Key Network Roles and Patterns
ONA identifies several important roles within a network:
- Central connectors: Individuals with a high number of connections who serve as hubs of communication. They are valuable but also at risk of burnout and can become bottlenecks if too much depends on them.
- Brokers (boundary spanners): People who bridge otherwise disconnected groups — for example, someone who connects the engineering team with the sales team. Brokers are disproportionately important for cross-functional innovation and knowledge transfer. Research by sociologist Ronald Burt on "structural holes" demonstrates that individuals who bridge gaps between clusters have access to more diverse information and greater influence.
- Peripheral members: Individuals with few connections, who may be new to the organisation, disengaged, or simply working in roles that require less collaboration. Peripheral status is not inherently negative, but it can indicate integration problems that deserve attention.

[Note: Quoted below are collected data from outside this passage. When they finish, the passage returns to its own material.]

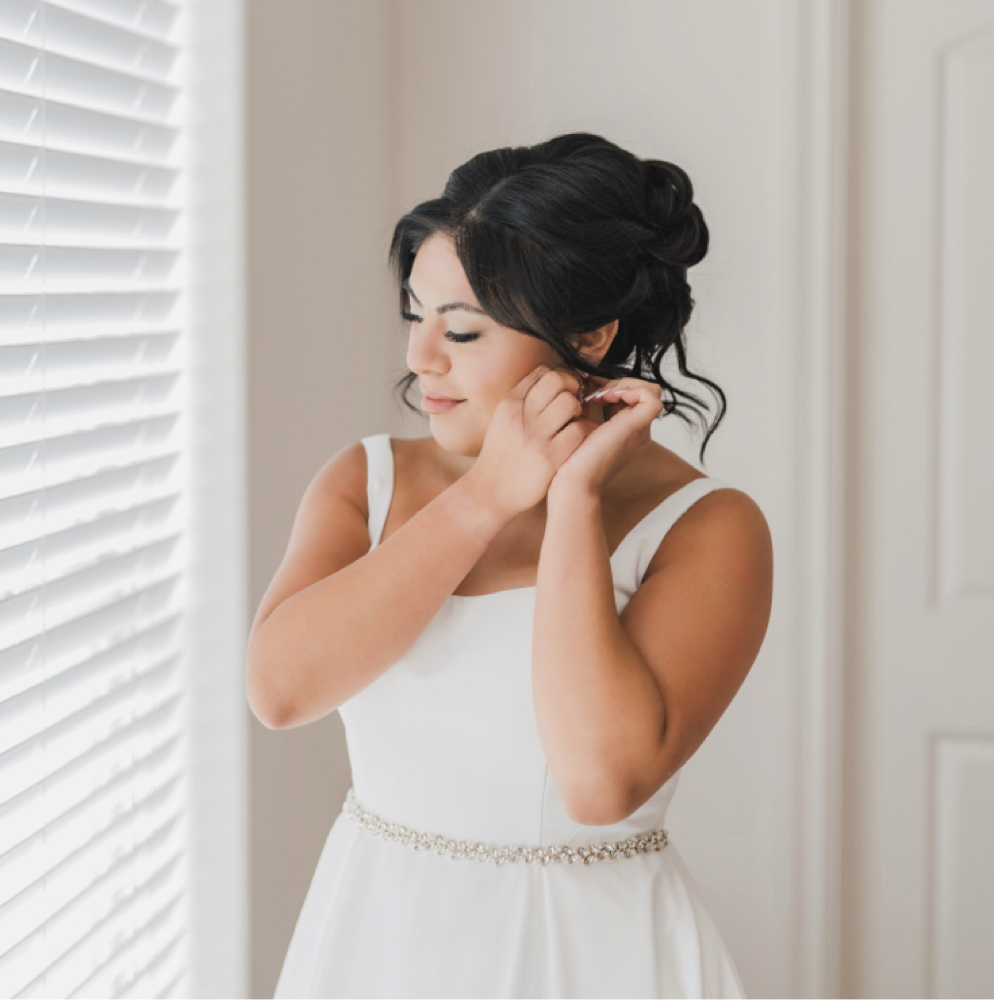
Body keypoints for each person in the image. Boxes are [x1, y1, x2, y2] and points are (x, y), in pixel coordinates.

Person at [249, 132, 774, 999]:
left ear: (590, 335)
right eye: (416, 315)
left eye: (461, 329)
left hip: (594, 956)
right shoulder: (364, 481)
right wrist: (488, 494)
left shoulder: (708, 528)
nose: (421, 358)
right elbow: (279, 691)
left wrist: (571, 498)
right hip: (381, 939)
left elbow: (599, 782)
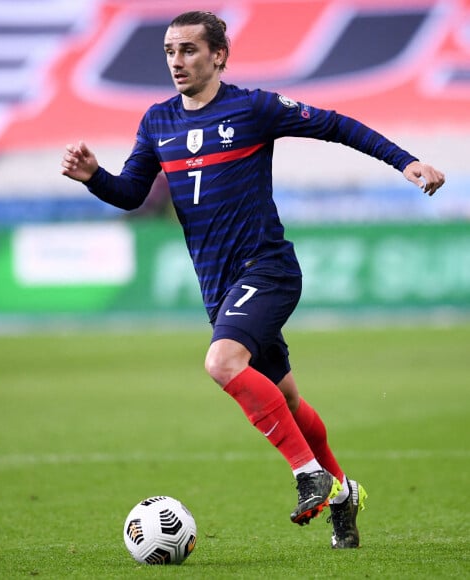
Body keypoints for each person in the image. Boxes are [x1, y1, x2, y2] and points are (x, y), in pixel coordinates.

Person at [61, 10, 445, 548]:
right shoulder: (158, 121)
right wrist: (94, 178)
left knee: (221, 363)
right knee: (285, 400)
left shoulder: (253, 107)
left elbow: (334, 124)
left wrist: (406, 162)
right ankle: (342, 495)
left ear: (218, 56)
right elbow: (131, 193)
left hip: (267, 269)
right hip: (218, 286)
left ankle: (308, 474)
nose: (177, 61)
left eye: (189, 50)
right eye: (170, 51)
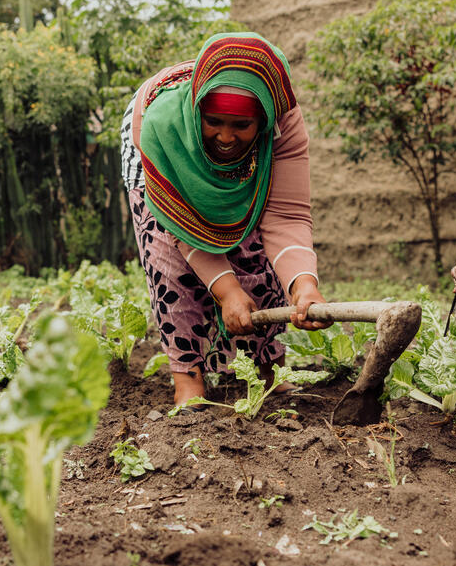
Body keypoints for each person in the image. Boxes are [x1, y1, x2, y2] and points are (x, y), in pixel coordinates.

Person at [120, 32, 330, 408]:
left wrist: (303, 286)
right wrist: (226, 291)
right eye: (213, 121)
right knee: (168, 259)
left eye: (241, 126)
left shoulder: (282, 123)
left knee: (251, 250)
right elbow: (181, 228)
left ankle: (270, 367)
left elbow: (286, 214)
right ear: (199, 109)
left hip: (245, 152)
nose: (226, 137)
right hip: (159, 147)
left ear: (264, 121)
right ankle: (188, 378)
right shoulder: (161, 126)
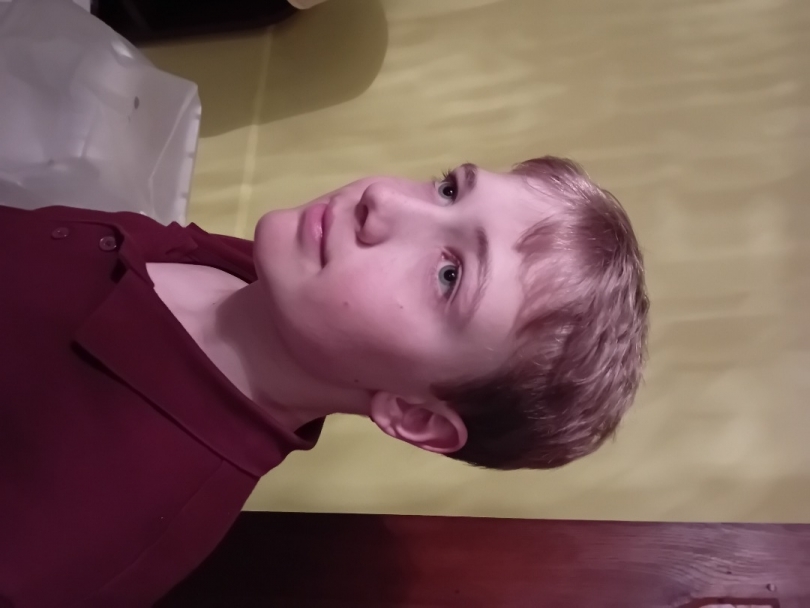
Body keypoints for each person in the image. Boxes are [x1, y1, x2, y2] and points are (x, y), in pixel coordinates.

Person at [0, 156, 649, 607]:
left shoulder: (90, 532)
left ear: (416, 416)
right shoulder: (251, 276)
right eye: (449, 189)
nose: (383, 199)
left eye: (449, 275)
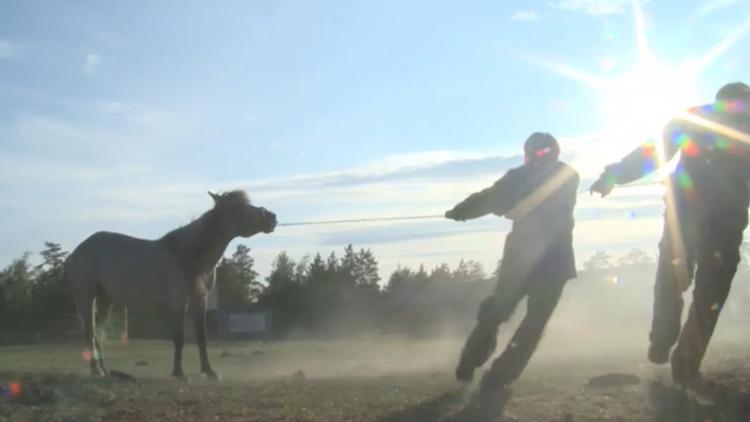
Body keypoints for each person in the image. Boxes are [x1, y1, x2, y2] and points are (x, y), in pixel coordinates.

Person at [590, 82, 750, 388]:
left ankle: (664, 340)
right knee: (709, 292)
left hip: (688, 214)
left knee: (673, 276)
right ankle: (684, 359)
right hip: (721, 220)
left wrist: (614, 175)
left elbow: (652, 153)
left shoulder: (693, 118)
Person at [445, 132, 579, 417]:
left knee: (529, 323)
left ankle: (496, 375)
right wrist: (462, 211)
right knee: (500, 312)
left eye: (539, 153)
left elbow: (497, 199)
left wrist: (465, 210)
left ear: (550, 153)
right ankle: (474, 361)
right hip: (535, 260)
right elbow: (493, 198)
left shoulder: (561, 176)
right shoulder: (539, 176)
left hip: (544, 261)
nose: (535, 158)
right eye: (532, 154)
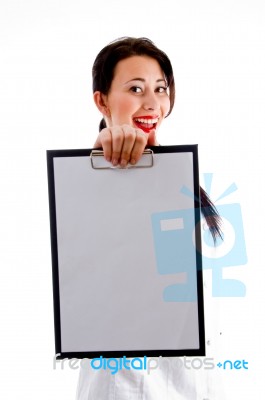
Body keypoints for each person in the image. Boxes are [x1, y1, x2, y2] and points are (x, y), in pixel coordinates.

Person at [76, 36, 225, 400]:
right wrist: (108, 148)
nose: (152, 102)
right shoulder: (93, 178)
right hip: (127, 384)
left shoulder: (176, 174)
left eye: (160, 88)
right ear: (102, 100)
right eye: (135, 88)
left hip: (193, 381)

- Energisers: People who, according to active survey data, leave others feeling motivated and positive after interactions. Research by Rob Cross and others has found that energisers are disproportionately associated with high-performing teams.

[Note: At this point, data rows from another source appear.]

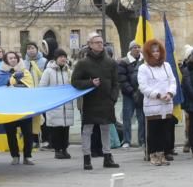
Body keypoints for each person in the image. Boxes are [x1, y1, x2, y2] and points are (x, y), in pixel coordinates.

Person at [70, 32, 120, 170]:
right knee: (87, 130)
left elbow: (116, 83)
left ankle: (108, 157)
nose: (100, 44)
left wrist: (113, 98)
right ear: (90, 45)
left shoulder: (110, 62)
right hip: (90, 101)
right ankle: (87, 158)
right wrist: (90, 83)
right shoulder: (83, 63)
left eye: (101, 42)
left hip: (107, 101)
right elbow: (75, 82)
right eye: (96, 42)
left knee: (106, 128)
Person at [138, 38, 179, 166]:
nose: (156, 53)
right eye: (153, 51)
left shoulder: (166, 66)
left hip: (166, 104)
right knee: (153, 131)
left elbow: (172, 81)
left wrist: (170, 93)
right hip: (153, 105)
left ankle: (162, 154)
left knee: (164, 131)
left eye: (158, 51)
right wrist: (157, 95)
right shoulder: (143, 68)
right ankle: (153, 154)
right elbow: (143, 86)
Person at [0, 51, 38, 165]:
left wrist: (17, 84)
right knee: (10, 133)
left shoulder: (25, 72)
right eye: (10, 58)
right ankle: (15, 156)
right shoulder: (1, 73)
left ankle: (28, 156)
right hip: (9, 108)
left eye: (15, 58)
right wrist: (9, 82)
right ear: (6, 60)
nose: (13, 60)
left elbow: (30, 87)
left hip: (24, 107)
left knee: (28, 133)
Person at [37, 48, 75, 158]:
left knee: (65, 128)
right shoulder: (48, 71)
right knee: (56, 128)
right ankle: (57, 150)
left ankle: (64, 148)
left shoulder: (69, 71)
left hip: (66, 105)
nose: (63, 59)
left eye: (64, 57)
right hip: (54, 105)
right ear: (56, 59)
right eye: (61, 57)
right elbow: (42, 87)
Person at [117, 40, 142, 150]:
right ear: (130, 49)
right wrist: (132, 91)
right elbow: (122, 80)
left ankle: (142, 140)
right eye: (134, 47)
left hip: (141, 94)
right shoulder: (124, 62)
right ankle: (126, 140)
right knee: (127, 118)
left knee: (142, 118)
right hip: (128, 95)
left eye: (138, 47)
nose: (137, 49)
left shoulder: (144, 61)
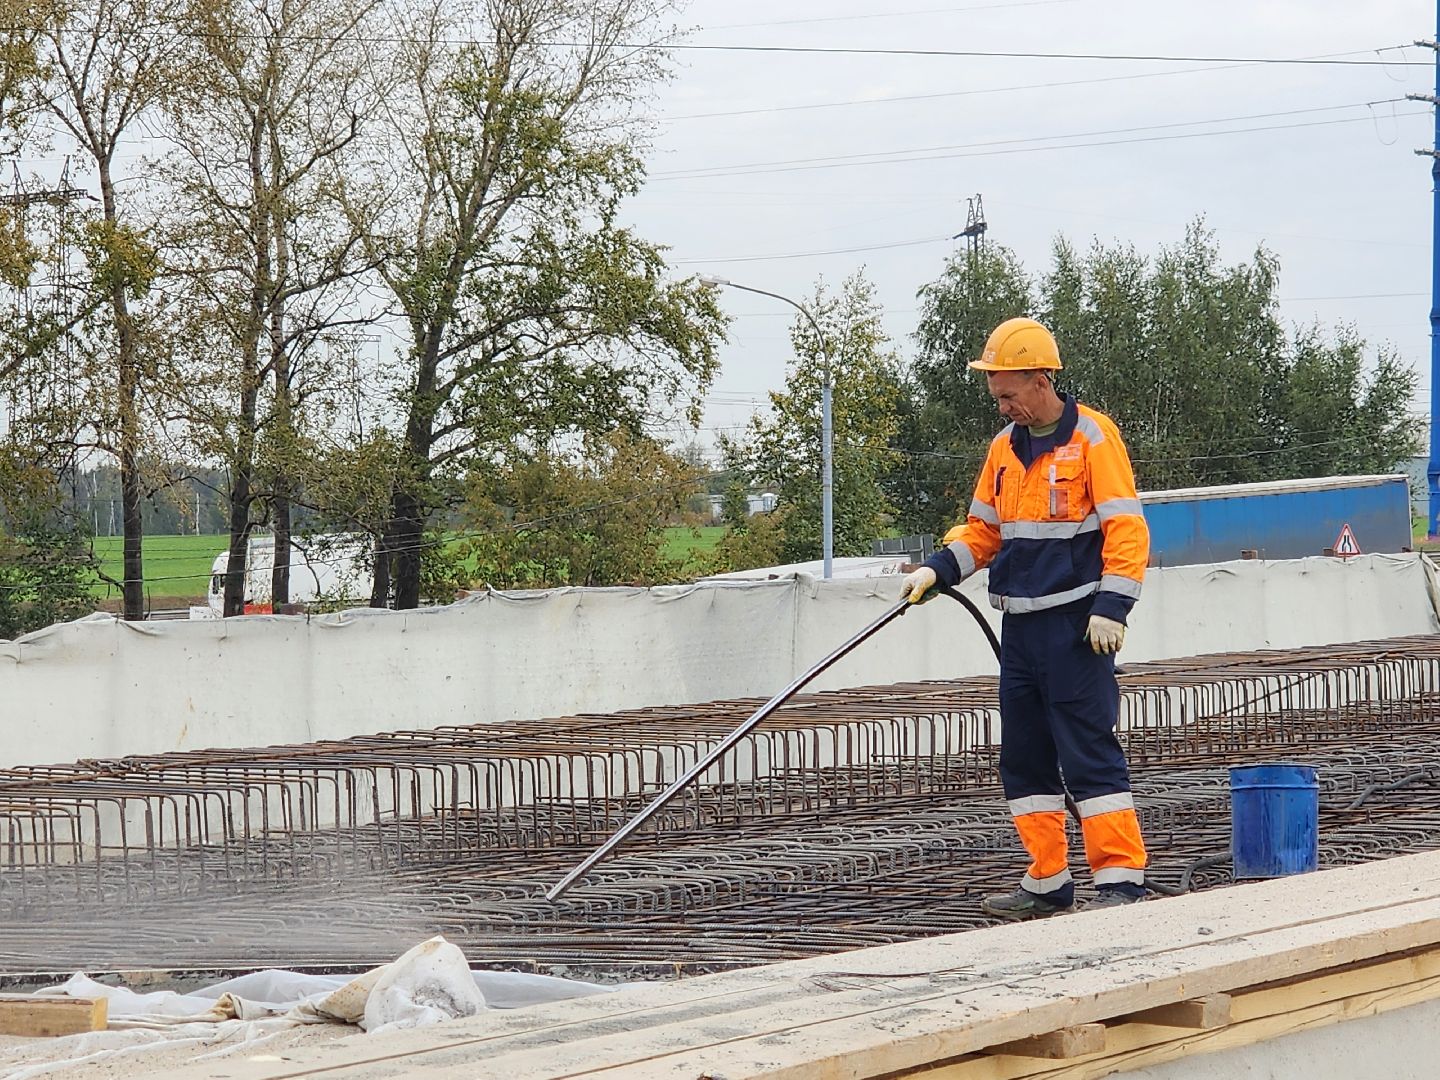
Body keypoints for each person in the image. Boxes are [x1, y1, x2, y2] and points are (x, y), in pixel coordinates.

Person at [901, 316, 1150, 919]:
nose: (1003, 406)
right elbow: (984, 532)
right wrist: (939, 569)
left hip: (1077, 628)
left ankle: (1120, 880)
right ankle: (1047, 881)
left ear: (1042, 381)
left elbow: (1126, 526)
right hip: (1021, 629)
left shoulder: (1092, 438)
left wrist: (1112, 607)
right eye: (997, 396)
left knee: (1087, 751)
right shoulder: (1003, 449)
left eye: (1009, 394)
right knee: (1025, 758)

The most influential people in an organisation are not always those with the highest titles. ONA reveals where real influence resides — and that knowledge is essential for effective organisational decision-making.
Applications of ONA
ONA has practical applications across several HR and business domains:
- Restructuring and reorganisation: Before restructuring, ONA identifies which connections are critical for work to flow. This helps leaders avoid inadvertently severing vital collaborative ties when redrawing organisational boundaries.
- Post-merger integration: After a merger or acquisition, ONA tracks whether employees from the two legacy organisations are actually building connections or remaining in separate clusters — a key indicator of cultural integration progress.

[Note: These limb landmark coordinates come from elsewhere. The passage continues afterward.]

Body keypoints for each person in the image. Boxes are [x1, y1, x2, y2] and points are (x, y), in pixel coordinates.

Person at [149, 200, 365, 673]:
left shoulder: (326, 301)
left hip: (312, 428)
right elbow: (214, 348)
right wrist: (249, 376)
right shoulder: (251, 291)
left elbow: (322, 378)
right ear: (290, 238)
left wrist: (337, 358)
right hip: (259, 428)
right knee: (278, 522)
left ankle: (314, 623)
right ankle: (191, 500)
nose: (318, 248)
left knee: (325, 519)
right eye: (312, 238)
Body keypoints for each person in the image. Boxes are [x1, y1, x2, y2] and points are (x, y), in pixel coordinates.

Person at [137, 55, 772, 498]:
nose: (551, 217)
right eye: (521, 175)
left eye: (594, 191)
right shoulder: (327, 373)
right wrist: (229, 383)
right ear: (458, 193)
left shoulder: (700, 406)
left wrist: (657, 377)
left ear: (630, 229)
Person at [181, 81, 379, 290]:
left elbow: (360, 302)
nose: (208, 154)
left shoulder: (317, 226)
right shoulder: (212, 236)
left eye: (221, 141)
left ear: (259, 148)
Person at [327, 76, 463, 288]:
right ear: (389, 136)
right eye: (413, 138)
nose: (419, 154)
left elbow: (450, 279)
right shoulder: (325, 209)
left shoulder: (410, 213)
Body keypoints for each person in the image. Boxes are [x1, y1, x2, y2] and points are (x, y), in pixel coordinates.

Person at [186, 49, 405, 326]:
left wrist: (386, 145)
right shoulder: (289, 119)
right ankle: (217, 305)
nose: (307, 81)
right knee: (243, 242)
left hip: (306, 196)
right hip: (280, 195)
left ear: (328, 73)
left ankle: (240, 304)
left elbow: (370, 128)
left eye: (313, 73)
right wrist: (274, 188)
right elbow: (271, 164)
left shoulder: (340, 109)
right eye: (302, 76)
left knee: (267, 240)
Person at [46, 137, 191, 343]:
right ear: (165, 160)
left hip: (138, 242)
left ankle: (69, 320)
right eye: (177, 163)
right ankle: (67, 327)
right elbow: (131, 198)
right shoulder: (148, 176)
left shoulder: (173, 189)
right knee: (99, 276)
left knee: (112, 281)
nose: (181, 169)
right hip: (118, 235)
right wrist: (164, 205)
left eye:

- Collaboration improvement: ONA can identify teams or functions that are siloed and would benefit from structured interaction. It also reveals over-collaboration — situations where excessive meetings and consultations are slowing decision-making.
- Leadership identification: By identifying informal influencers and central connectors, ONA complements traditional talent assessments in identifying individuals with leadership potential that may not be visible through conventional performance reviews.
- Remote and hybrid work management: ONA is particularly valuable for organisations with distributed workforces, where the risk of network fragmentation is higher. It helps leaders understand whether remote employees are maintaining connections or becoming isolated.
Ethical and Privacy Considerations
Passive ONA, in particular, requires careful attention to privacy and ethics. Employees must be informed about what data is being collected and how it will be used. Analysis should focus on aggregate network patterns, not individual surveillance. In India, the Digital Personal Data Protection Act, 2023 establishes a framework for the processing of personal data, including employee data, and organisations must ensure their ONA practices comply with its provisions regarding purpose limitation, consent, and data minimisation. Ethical ONA focuses on understanding structural patterns to improve how work gets done — not on monitoring individual behaviour.
Organisational Network Analysis transforms the invisible architecture of collaboration into actionable insight. For HR and business leaders navigating restructuring, hybrid work, or cultural transformation, ONA provides an evidence-based foundation for decisions that would otherwise rely on intuition and incomplete information.